=== Record set ===

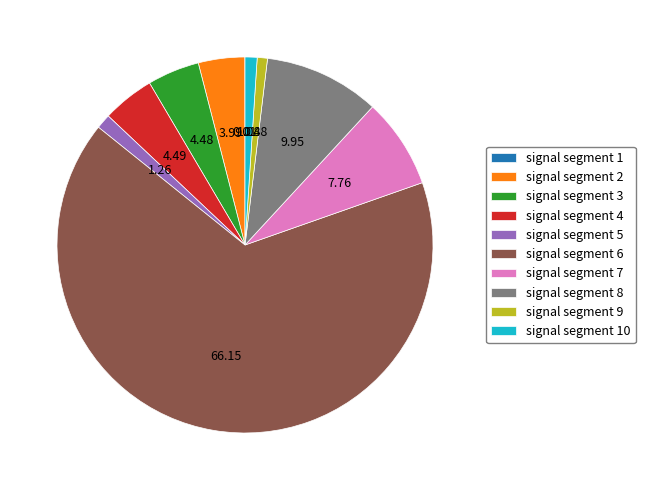

Which has a higher value, signal segment 4 or signal segment 5?

signal segment 4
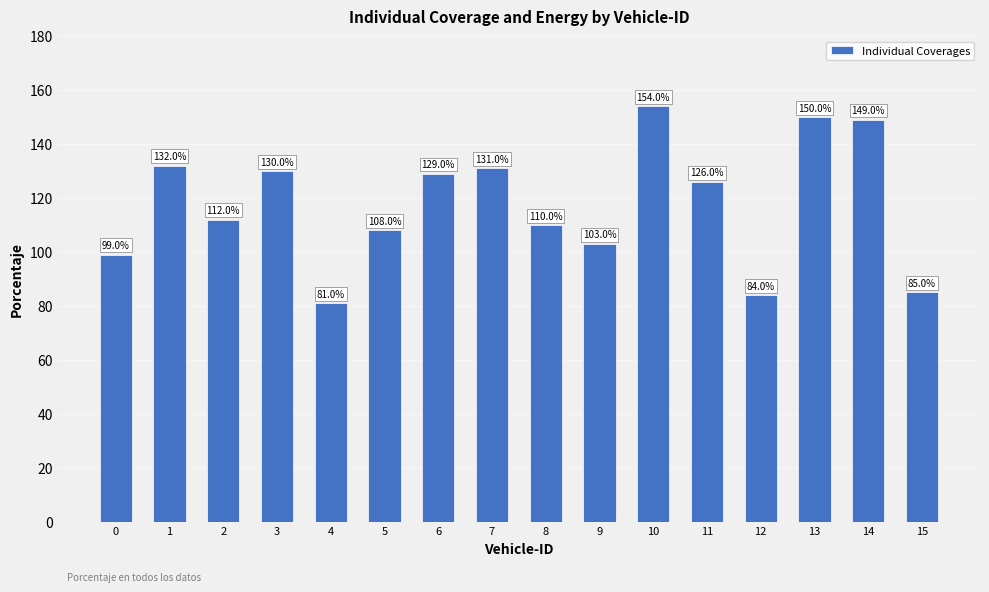

The value at 4 is 37. True or false?

False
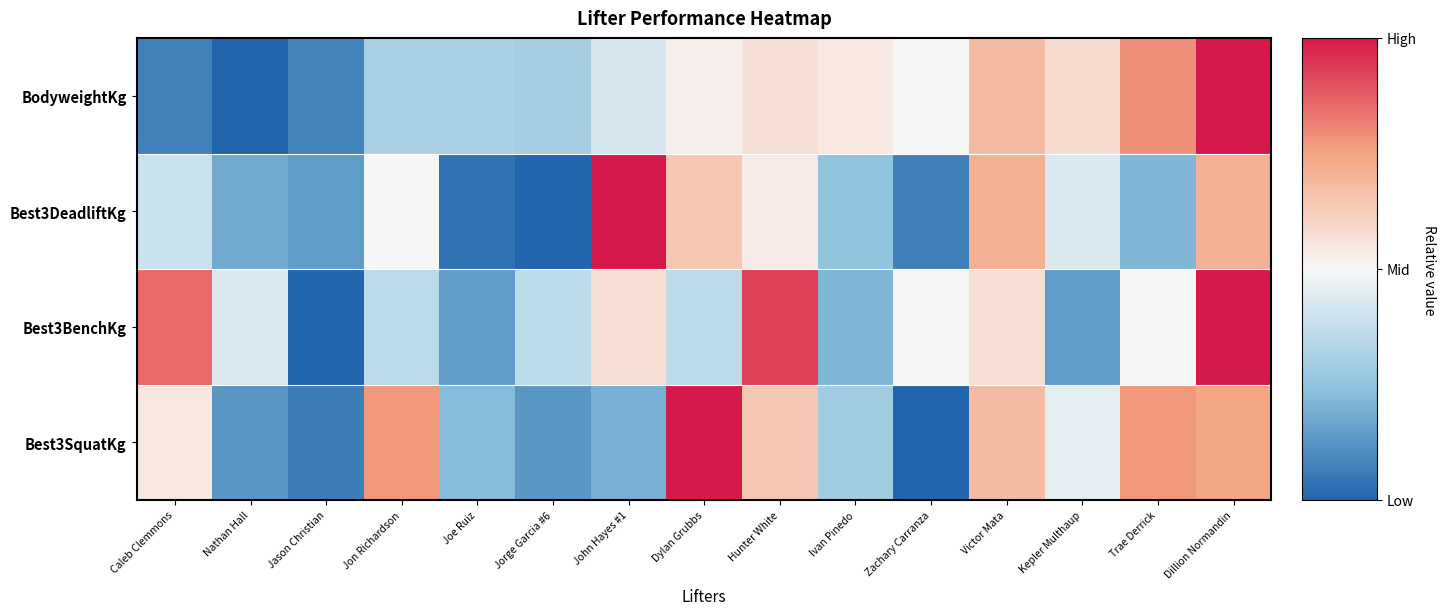

The chart shows a value of -0.3 at Joe Ruiz. True or false?

False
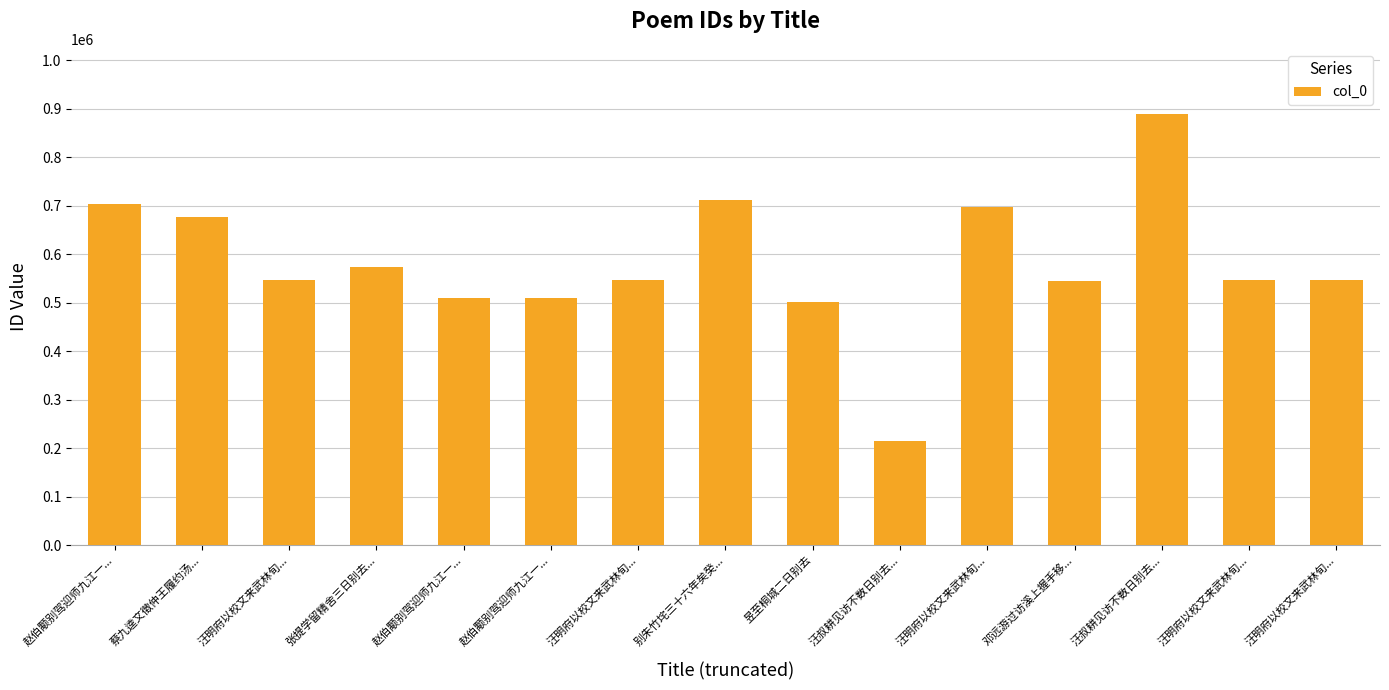

Does the chart contain any negative values?

No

===

What this task involves
Reproduce the text of the four entries above verbatim, in their original order, omitting the pictures.

Written solution
Which has a higher value, signal segment 4 or signal segment 5?

signal segment 4

The value at 4 is 37. True or false?

False

The chart shows a value of -0.3 at Joe Ruiz. True or false?

False

Does the chart contain any negative values?

No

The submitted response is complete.